• [STATED EXERCISE] Rewrite every line of the listing below as a numbered list, leaving out any blank lines.

-------- EXCERPTED RECORDS

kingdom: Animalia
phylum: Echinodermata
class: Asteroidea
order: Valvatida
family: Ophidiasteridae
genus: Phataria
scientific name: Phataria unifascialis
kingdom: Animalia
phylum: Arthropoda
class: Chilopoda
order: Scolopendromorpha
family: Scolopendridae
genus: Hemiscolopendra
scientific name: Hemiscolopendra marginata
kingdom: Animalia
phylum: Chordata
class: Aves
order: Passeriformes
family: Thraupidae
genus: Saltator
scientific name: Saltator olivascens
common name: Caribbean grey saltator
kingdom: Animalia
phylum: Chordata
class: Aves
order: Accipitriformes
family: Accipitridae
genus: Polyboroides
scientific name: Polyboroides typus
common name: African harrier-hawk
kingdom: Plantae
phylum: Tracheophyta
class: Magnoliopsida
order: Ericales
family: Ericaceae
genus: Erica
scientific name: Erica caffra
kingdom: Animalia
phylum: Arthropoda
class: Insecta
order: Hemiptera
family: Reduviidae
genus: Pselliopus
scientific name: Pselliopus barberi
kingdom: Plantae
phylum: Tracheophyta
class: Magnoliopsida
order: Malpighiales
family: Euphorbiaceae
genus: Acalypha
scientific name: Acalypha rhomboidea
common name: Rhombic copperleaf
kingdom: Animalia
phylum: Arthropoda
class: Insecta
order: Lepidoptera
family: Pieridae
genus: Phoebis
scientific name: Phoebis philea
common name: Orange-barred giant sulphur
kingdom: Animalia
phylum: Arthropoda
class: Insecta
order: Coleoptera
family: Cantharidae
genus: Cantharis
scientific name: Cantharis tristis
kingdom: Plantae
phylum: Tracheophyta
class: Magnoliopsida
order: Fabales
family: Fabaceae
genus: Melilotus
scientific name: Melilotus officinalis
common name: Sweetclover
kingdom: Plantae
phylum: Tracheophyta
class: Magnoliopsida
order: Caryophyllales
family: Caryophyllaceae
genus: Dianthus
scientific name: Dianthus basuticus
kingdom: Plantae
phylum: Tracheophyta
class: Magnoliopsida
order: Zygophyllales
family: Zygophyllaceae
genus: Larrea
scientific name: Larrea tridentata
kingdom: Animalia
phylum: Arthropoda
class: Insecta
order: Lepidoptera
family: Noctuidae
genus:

----------------

• [CORRECT RESULT]
1. kingdom: Animalia
2. phylum: Echinodermata
3. class: Asteroidea
4. order: Valvatida
5. family: Ophidiasteridae
6. genus: Phataria
7. scientific name: Phataria unifascialis
8. kingdom: Animalia
9. phylum: Arthropoda
10. class: Chilopoda
11. order: Scolopendromorpha
12. family: Scolopendridae
13. genus: Hemiscolopendra
14. scientific name: Hemiscolopendra marginata
15. kingdom: Animalia
16. phylum: Chordata
17. class: Aves
18. order: Passeriformes
19. family: Thraupidae
20. genus: Saltator
21. scientific name: Saltator olivascens
22. common name: Caribbean grey saltator
23. kingdom: Animalia
24. phylum: Chordata
25. class: Aves
26. order: Accipitriformes
27. family: Accipitridae
28. genus: Polyboroides
29. scientific name: Polyboroides typus
30. common name: African harrier-hawk
31. kingdom: Plantae
32. phylum: Tracheophyta
33. class: Magnoliopsida
34. order: Ericales
35. family: Ericaceae
36. genus: Erica
37. scientific name: Erica caffra
38. kingdom: Animalia
39. phylum: Arthropoda
40. class: Insecta
41. order: Hemiptera
42. family: Reduviidae
43. genus: Pselliopus
44. scientific name: Pselliopus barberi
45. kingdom: Plantae
46. phylum: Tracheophyta
47. class: Magnoliopsida
48. order: Malpighiales
49. family: Euphorbiaceae
50. genus: Acalypha
51. scientific name: Acalypha rhomboidea
52. common name: Rhombic copperleaf
53. kingdom: Animalia
54. phylum: Arthropoda
55. class: Insecta
56. order: Lepidoptera
57. family: Pieridae
58. genus: Phoebis
59. scientific name: Phoebis philea
60. common name: Orange-barred giant sulphur
61. kingdom: Animalia
62. phylum: Arthropoda
63. class: Insecta
64. order: Coleoptera
65. family: Cantharidae
66. genus: Cantharis
67. scientific name: Cantharis tristis
68. kingdom: Plantae
69. phylum: Tracheophyta
70. class: Magnoliopsida
71. order: Fabales
72. family: Fabaceae
73. genus: Melilotus
74. scientific name: Melilotus officinalis
75. common name: Sweetclover
76. kingdom: Plantae
77. phylum: Tracheophyta
78. class: Magnoliopsida
79. order: Caryophyllales
80. family: Caryophyllaceae
81. genus: Dianthus
82. scientific name: Dianthus basuticus
83. kingdom: Plantae
84. phylum: Tracheophyta
85. class: Magnoliopsida
86. order: Zygophyllales
87. family: Zygophyllaceae
88. genus: Larrea
89. scientific name: Larrea tridentata
90. kingdom: Animalia
91. phylum: Arthropoda
92. class: Insecta
93. order: Lepidoptera
94. family: Noctuidae
95. genus:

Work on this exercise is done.